U.S. mulls $50 million bin Laden bounty, but hes no where to found
By Noble Johns
WASHINGTON (BNW) -- As part of an intensified effort to capture terrorist mastermind Osama bin Laden, the State Department is considering doubling the bounty on his head to $50 million, State Department officials said.
Legislation passed in November by Congress as part of the appropriations bill allowed the State Department to double the current $25 million reward for information leading to bin Laden's capture, under the Rewards for Justice Program.
The program seeks to prevent acts of terrorism against the United States. It pays rewards for information leading to the arrest and/or conviction of terrorists attempting to commit or committing acts against U.S. interests.

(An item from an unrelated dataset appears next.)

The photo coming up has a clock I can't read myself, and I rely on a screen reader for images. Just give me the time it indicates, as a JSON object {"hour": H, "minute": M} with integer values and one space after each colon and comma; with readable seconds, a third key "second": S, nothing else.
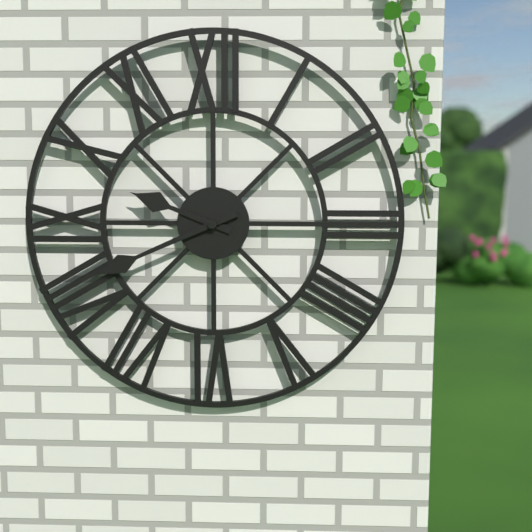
{"hour": 9, "minute": 41}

Bin Laden is still thought to be hiding somewhere along the Afghanistan-Pakistan border, but intelligence officials in both countries say there has been no sign of him for the past 20 months, according to Time magazine.
In 2003, the Bush administration paid a $30 million reward -- $15 million each for Uday and Qusay Hussein -- to the informant who provided the tip that led U.S. troops to the home in the northern Iraqi city of Mosul where Uday and Qusay were hiding. They died there in a firefight with American forces.
Last July, the State Department raised the bounty for Abu Musab al-Zarqawi, the accused terrorist mastermind in Iraq, from $10 million to $25 million.
On Monday, the al-Zarqawi group al Qaeda in Iraq claimed responsibility for a suicide car bomb in Baghdad, Iraq, at a checkpoint near the headquarters of interim Iraqi Prime Minister Ayad Allawi's party, according to an Internet statement.
Officials said the State Department is reviewing whether to double the reward for bin Laden to $50 million, with the final decision to be made by incoming Secretary of State Condoleezza Rice.
This month, the Rewards for Justice Program also launched an advertising campaign in Pakistan to publicize the existing reward for bin Laden.
Print ads in Urdu and Pashto languages have begun to run in Pakistani newspapers featuring photos and reward amounts for bin Laden, Taliban leader Mullah Omar and other Taliban and al Qaeda leaders.
The print ads will be followed by a broadcast ad blitz in cities and border areas where U.S. officials believe bin Laden is hiding.
"The people there are largely illiterate," said Rep. Mark Kirk, who wrote the legislation that would allow the doubling of the reward. "So we're going to back up this campaign with a radio campaign that is the primary way people find out about the world."
Kirk, an Illinois Republican, returned last week from a visit to Pakistan.
Officials said the scripts for the radio ads are being finalized, and that the ads should be running within 10 days to two weeks. A television ad campaign is also in development, the officials said.